__Work item__: Arrange the lines of the listing into a JSON list of strings, one string per line, starting with the line that contains "Tech Network" and going on through the line that contains "changing can only mean one thing —", both included. Omit any blank lines.

__Dataset extract__:
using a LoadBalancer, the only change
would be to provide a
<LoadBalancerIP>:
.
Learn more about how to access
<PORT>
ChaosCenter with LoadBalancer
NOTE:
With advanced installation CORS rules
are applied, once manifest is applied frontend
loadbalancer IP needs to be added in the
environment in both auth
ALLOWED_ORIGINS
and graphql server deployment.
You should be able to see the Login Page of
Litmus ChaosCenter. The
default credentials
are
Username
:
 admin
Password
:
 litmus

==

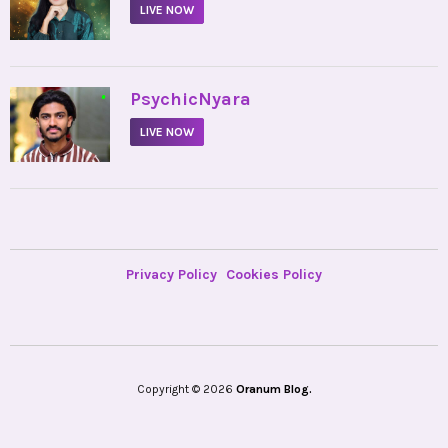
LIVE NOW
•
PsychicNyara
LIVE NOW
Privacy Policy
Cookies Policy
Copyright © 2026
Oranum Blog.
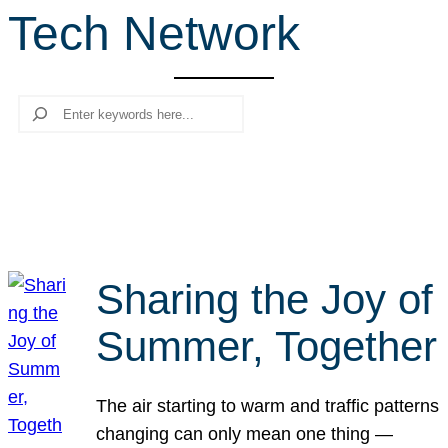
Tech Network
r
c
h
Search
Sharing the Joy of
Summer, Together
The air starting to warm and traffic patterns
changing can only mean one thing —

__Completed exercise__:
[
  "Tech Network",
  "r",
  "c",
  "h",
  "Search",
  "Sharing the Joy of",
  "Summer, Together",
  "The air starting to warm and traffic patterns",
  "changing can only mean one thing —"
]